Wereldwijd is lage rugpijn de oorzaak van 8% van beperkingen in het dagelijks leven bij 15-49-jarigen en 9% bij de 50-69 jarigen blijkt uit cijfers van de WHO (2017, https://vizhub.healthdata.org/gbd-compare/).
Arnela Suman. Promotor: prof. dr. J.R. Anema, prof. dr. M.W. van Tulder, copromotor dr. F.G. Schaafsma. 4 december 2018, Amsterdam UMC, Vrije Universiteit Amsterdam, Public and Occupational Health, Amsterdam Public Health research institute, Nederland
Wereldwijd is lage rugpijn de oorzaak van 8% van beperkingen in het dagelijks leven bij 15-49-jarigen en 9% bij de 50-69 jarigen blijkt uit cijfers van de WHO (2017, https://vizhub.healthdata.org/gbd-compare/). Daarom is een proefschrift over hoe we deze ziektelast het best kunnen verminderen belangrijk. In Nederland is in 2010 een multidisciplinaire richtlijn ontwikkeld voor de behandeling van aspecifieke lage rugklachten met als doel de zorg te verbeteren en de zorgkosten te verminderen. In het proefschrift van Arnela Suman is de (kosten)effectiviteit geëvalueerd van een veelzijdige strategie om deze richtlijn te implementeren in de eerstelijnszorg en daarmee de opvattingen over aspecifieke rugklachten bij patiënten te verbeteren en het aantal verwijzingen naar medisch specialistische zorg en diagnostische beeldvorming te verminderen.
In het eerste deel van haar proefschrift is het langetermijneffect beschreven van een Canadese mediacampagne om de opvattingen over lage rugklachten te verbeteren. Na 3 jaar is het aantal mensen dat vond dat ze actief moesten blijven bij lage rugklachten gestegen van 56% naar 63%. Na 7 jaar steeg het aantal verder naar 72%.
Uit een systematische review komt naar voren dat implementatiestrategieën niet effectiever waren dan minimale of geen implementatiestrategieën. Omdat de meeste studies in de review geen procesmaten rapporteerden, is niet duidelijk of dit komt doordat de interventie niet effectief was of doordat de interventie niet goed was opgevolgd.

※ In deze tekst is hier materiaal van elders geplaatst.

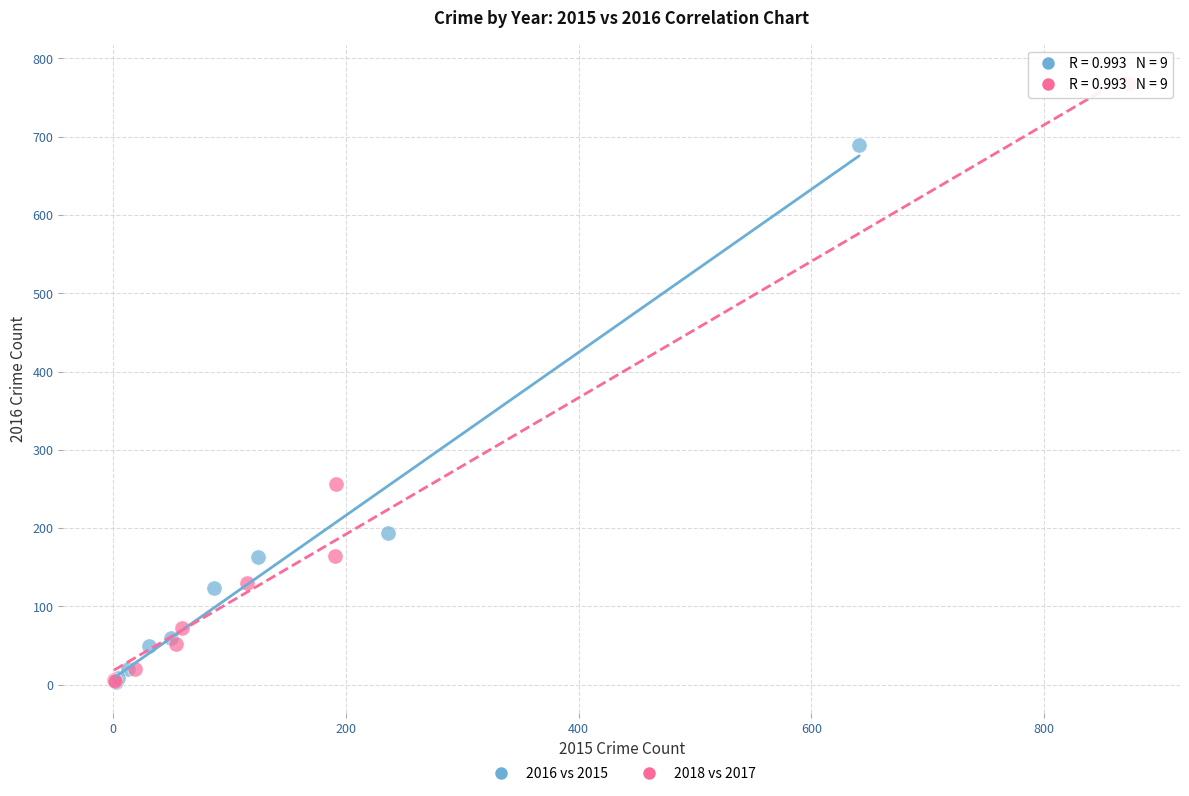

Which series has the largest Y range (max minus min)?

2018 vs 2017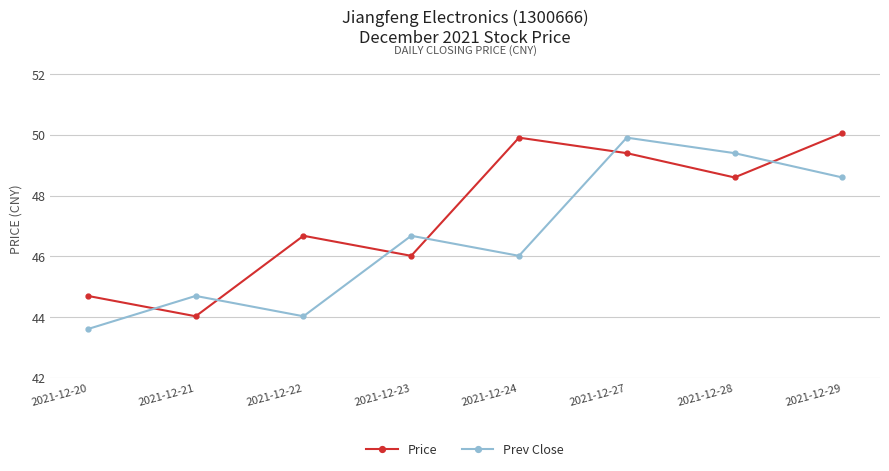

What is the maximum value shown in the chart?

50.1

In een door Arnela Suman opgezette studie naar de (kosten)effectiviteit van een veelzijdige implementatiestrategie is alleen een vermindering gevonden in het aantal verwijzingen van de eerste lijn naar neurologen in de interventiegroep: van 100 keer op baseline naar 50 keer een jaar later. Voor de controlegroep die de normale zorg ontvingen, was dit 48 keer op baseline naar 50 keer een jaar later. Het doorverwijzen naar andere specialisten (zoals reumatologen of pijnbehandelaars) en beeldvormende technieken (MRI en röntgen) verschilde niet significant tussen de interventie- en controlegroep. De data werden gehaald uit de elektronische dossiers van 5130 patiëntcontacten. Uit deze dossiers bleek ook dat de interventie niet effectief was voor het verbeteren van de opvatting over lage rugklachten (bijvoorbeeld: blijven bewegen is goed) en voor het verminderen van werkverzuim. Het zelf gerapporteerde absenteïsme was na 3 maanden 1,2 dagen in de interventiegroep en 2,6 dagen in de controlegroep (wat niet significant verschillend was). De maatschappelijke kosten waren €748 per patiënt lager in de interventiegroep dan in de controlegroep, voornamelijk doordat er minder kosten door werkverzuim en productiviteitsverlies waren in de interventiegroep. De kosten van de interventie waren €70 per patiënt.
Uit de procesevaluatie blijkt dat zorgverleners over het algemeen tevreden waren over de implementatiestrategie, maar wel veel barrières voor de richtlijnopvolging ervoeren. De implementatiestrategie werd ook nauwelijks gebruikt door de patiënten, wat mede kan komen doordat de zorgverlener de strategie niet besproken had met de patiënt of de strategie niet had aangeraden. Omdat de implementatiestrategie niet (kosten)effectief was, wordt verder gebruik van deze strategie niet aangeraden door Arnela Suman. En dat is ook goed om te weten!